Reproduce the entries below, renaming "Erin Hale" to "Interviewer" wherever it occurs. Leave every other part of the text unchanged.

***** Supplied material

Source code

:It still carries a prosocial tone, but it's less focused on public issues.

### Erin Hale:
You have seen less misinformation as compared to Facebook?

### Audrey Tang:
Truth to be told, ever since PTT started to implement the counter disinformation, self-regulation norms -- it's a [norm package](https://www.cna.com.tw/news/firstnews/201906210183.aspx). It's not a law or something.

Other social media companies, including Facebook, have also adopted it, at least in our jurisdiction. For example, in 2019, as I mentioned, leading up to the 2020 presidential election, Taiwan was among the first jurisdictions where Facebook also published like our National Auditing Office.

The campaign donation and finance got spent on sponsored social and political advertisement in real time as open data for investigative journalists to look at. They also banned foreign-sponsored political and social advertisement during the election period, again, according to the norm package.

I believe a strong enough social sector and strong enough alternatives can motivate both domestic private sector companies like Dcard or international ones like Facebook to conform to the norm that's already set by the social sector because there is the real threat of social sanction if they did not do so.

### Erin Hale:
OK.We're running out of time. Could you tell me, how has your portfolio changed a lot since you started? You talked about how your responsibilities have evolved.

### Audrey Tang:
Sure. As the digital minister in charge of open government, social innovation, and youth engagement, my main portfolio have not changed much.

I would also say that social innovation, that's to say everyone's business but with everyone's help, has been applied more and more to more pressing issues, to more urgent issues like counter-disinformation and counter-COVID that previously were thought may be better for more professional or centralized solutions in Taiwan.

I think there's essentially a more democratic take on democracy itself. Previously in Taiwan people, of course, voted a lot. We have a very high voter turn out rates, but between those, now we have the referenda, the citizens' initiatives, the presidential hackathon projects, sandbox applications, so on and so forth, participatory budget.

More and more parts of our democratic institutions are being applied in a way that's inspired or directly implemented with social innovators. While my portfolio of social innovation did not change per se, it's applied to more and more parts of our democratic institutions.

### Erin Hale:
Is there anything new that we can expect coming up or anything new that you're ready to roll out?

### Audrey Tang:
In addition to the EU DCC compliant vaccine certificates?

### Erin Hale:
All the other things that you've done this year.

**********

• Written answer:
Source code

:It still carries a prosocial tone, but it's less focused on public issues.

### Interviewer:
You have seen less misinformation as compared to Facebook?

### Audrey Tang:
Truth to be told, ever since PTT started to implement the counter disinformation, self-regulation norms -- it's a [norm package](https://www.cna.com.tw/news/firstnews/201906210183.aspx). It's not a law or something.

Other social media companies, including Facebook, have also adopted it, at least in our jurisdiction. For example, in 2019, as I mentioned, leading up to the 2020 presidential election, Taiwan was among the first jurisdictions where Facebook also published like our National Auditing Office.

The campaign donation and finance got spent on sponsored social and political advertisement in real time as open data for investigative journalists to look at. They also banned foreign-sponsored political and social advertisement during the election period, again, according to the norm package.

I believe a strong enough social sector and strong enough alternatives can motivate both domestic private sector companies like Dcard or international ones like Facebook to conform to the norm that's already set by the social sector because there is the real threat of social sanction if they did not do so.

### Interviewer:
OK.We're running out of time. Could you tell me, how has your portfolio changed a lot since you started? You talked about how your responsibilities have evolved.

### Audrey Tang:
Sure. As the digital minister in charge of open government, social innovation, and youth engagement, my main portfolio have not changed much.

I would also say that social innovation, that's to say everyone's business but with everyone's help, has been applied more and more to more pressing issues, to more urgent issues like counter-disinformation and counter-COVID that previously were thought may be better for more professional or centralized solutions in Taiwan.

I think there's essentially a more democratic take on democracy itself. Previously in Taiwan people, of course, voted a lot. We have a very high voter turn out rates, but between those, now we have the referenda, the citizens' initiatives, the presidential hackathon projects, sandbox applications, so on and so forth, participatory budget.

More and more parts of our democratic institutions are being applied in a way that's inspired or directly implemented with social innovators. While my portfolio of social innovation did not change per se, it's applied to more and more parts of our democratic institutions.

### Interviewer:
Is there anything new that we can expect coming up or anything new that you're ready to roll out?

### Audrey Tang:
In addition to the EU DCC compliant vaccine certificates?

### Interviewer:
All the other things that you've done this year.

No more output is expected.